A vacationer in Alaska said he felt a local restaurant flipped him “a huge middle finger” when it suggested he tip as much as 100% of his bill after breakfast with his buddies.
Harrison Snowden was visiting Anchorage from his hometown of Chicago when he and two friends went to breakfast, according to an account of the incident first reported by The Free Press.
Snowden graciously picked up the $37.25 bill when he was presented with a tipping screen that offered four suggested upcharges. The minimum was 20% — a healthy tip by many standards that the app merely rated “Good.”
That was followed by an option of 30%, described as “Great;” 50%, rated as “Wow!” and finally 100%, which the tip screen noted was for the “Best Service Ever!” per the outlet.
“It just felt like a huge middle finger. They know no one is going to tip that much,” Snowden told The Free Press.
The option to double his check made Snowden fork over gratuity of just 8% — which came to about $3 — less than he normally would have because he was so shocked.
“Had it not been that big of an ask, I actually think I would’ve ended up tipping more,” added Snowden, who works as an options trader in the Windy City, per The Free Press.
The tablet-style practice similar to the one Snowden experienced — which usually shows suggested tip rates while a customer is awkwardly face-to-face with a worker — has surged in popularity, appearing everywhere from cafes to sit-down dining establishments, nail salons and even at self-checkout stations.
Snowden is far from the first customer who feels that a gratuity system has reached a tipping point.
Just this week, a 39-year-old woman vacationing in New York City from Auburn, Ala., encountered a case of automatic gratuity while having lunch at Five Acres in Rockefeller Center on Tuesday with her parents and two children.
To make matters worse, “our service was not very good,” Miranda Jackson told The Post, calling the Midtown Manhattan restaurant’s mandatory tipping structure “presumptuous.”
“It’s almost like it doesn’t incentivize them to have good service. Our food came out at separate times. We waited forever,” she added of Five Acres’ automatic tip.
Restaurant owner James Mallios of Amali on 60th Street and Calissa in Water Mill said that automatically adding a tip is “a European approach,” where tips are handed out less generously since wait staff is usually guaranteed an hourly wage and other worker protections that American restaurant workers are not.
“Almost every restaurant in Miami does an automatic service,” said Mallios, whose two New York-based resutaurants both add 18% gratuity to all checks.
“In New York it is still not common, but I think you will see it more and more,” he added, though a report published last month from Forbes Advisor showed that nearly 75% of Americans said they leave excessively-high tips out of guilt.
Specifically, 73% of US respondents said they leave 11% gratuity at minimum when prompted digitally on devices like tablets or smart card readers, as opposed to an old-fashioned dollar or two dropped into a counter jar, Forbes’ survey found.

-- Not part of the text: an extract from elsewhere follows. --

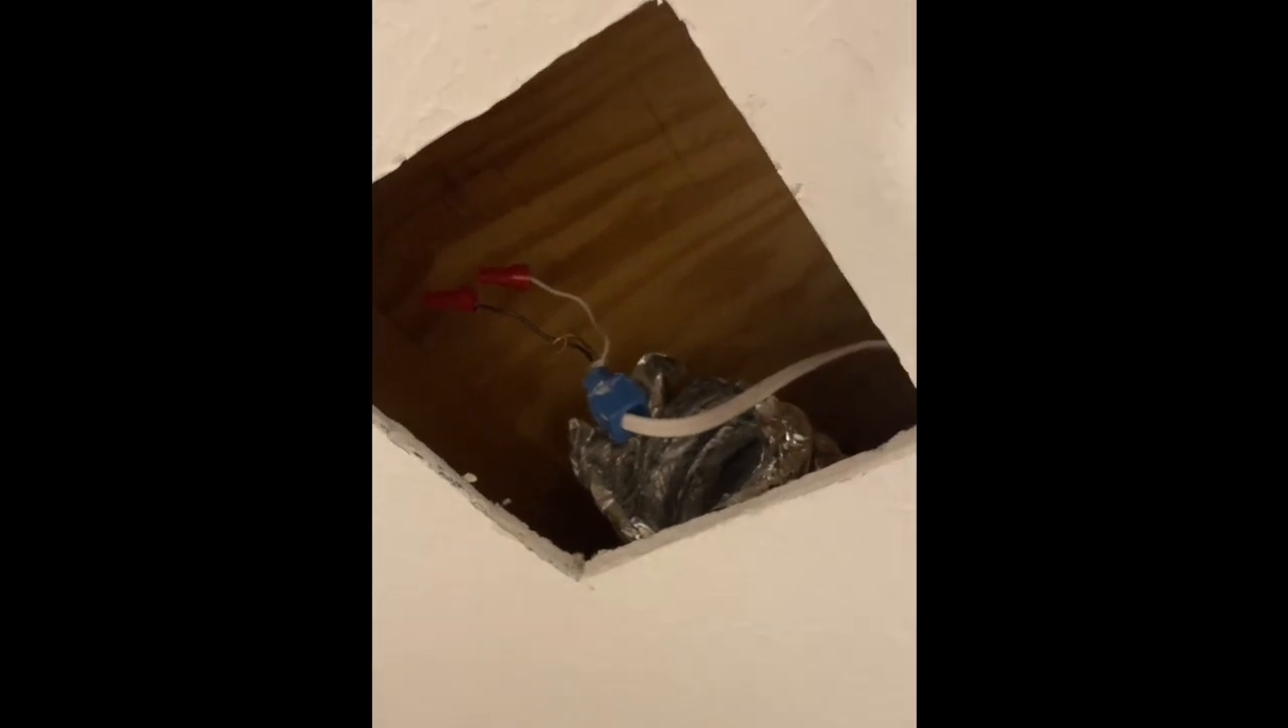Okay, the vent fan housing is out.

In these scenarios, 65% admitted to giving more as opposed to when they leave cash.
Just under one-third of Americans — 31%, to be exact — said they feel “pressure” to pay it forward, a phenomenon commonly referred to as “guilt tipping.”
Take it from Starbucks customers, after the popular coffeehouse chain shifted to a digital tip system at checkout last fall, which one could argue was met with grande distaste by some patrons.
San Antonio paralegal Laura Gonzalez called a recent payment “super awkward” while she was in its Times Square shop last year — and other customers have said similar.
“I haven’t even gotten my drink yet; why would I tip you? I think it really steers customers away because of how uncomfortable it can be for us. Especially at a location where the service isn’t great,” Amira Younis, a Virginia Tech student, griped to The Post at the time.
“It feels backward, like they’re performing the service [quality] based on the tip they’ve either already got or not gotten.”